■ Your instructions:
Taking the records below, count the lines in which "schema" appears and supply only the count.

** Opening Given data block **

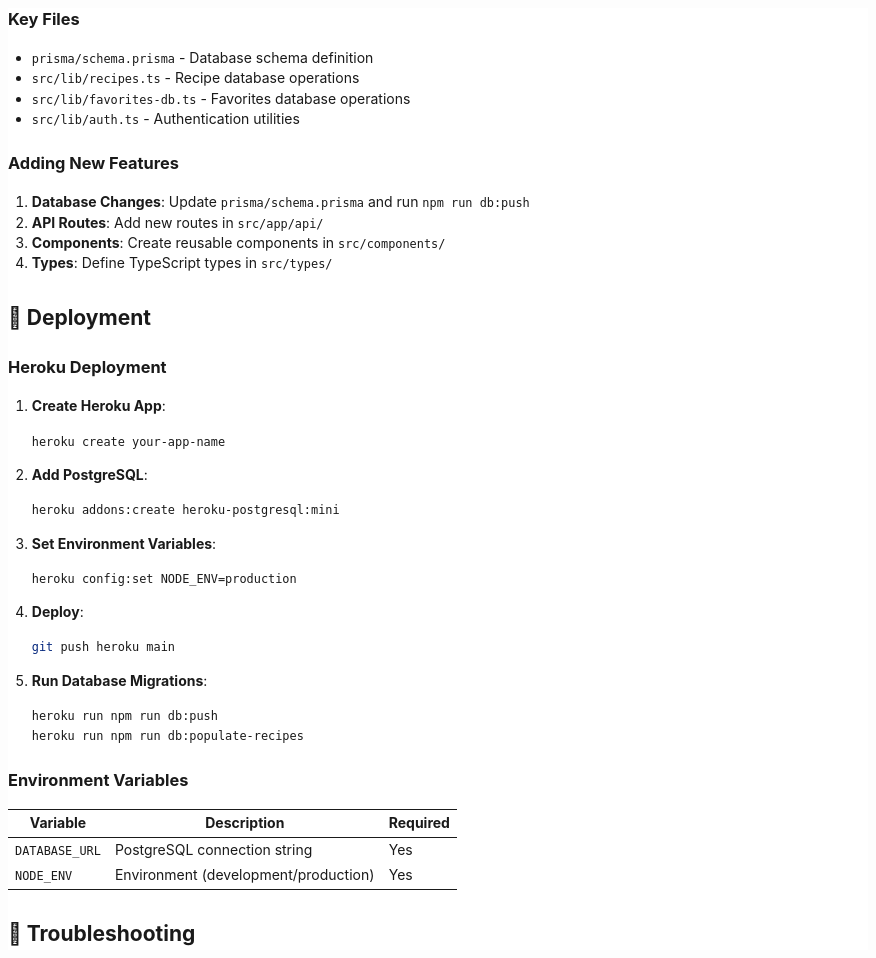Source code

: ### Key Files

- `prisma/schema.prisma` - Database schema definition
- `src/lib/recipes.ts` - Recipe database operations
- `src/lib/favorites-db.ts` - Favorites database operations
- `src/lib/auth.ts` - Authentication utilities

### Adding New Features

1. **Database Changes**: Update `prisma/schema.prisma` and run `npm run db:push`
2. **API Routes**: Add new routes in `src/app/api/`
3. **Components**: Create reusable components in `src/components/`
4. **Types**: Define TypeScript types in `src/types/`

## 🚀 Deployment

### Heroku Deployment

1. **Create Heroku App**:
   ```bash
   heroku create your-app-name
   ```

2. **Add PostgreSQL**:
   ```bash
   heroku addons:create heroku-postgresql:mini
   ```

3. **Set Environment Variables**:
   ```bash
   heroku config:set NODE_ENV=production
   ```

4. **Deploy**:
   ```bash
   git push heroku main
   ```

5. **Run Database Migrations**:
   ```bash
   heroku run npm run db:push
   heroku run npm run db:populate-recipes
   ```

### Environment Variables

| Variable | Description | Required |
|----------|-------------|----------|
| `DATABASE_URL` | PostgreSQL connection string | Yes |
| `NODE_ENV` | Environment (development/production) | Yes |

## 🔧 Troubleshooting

** Closing Given data block **

■ Solution below:
2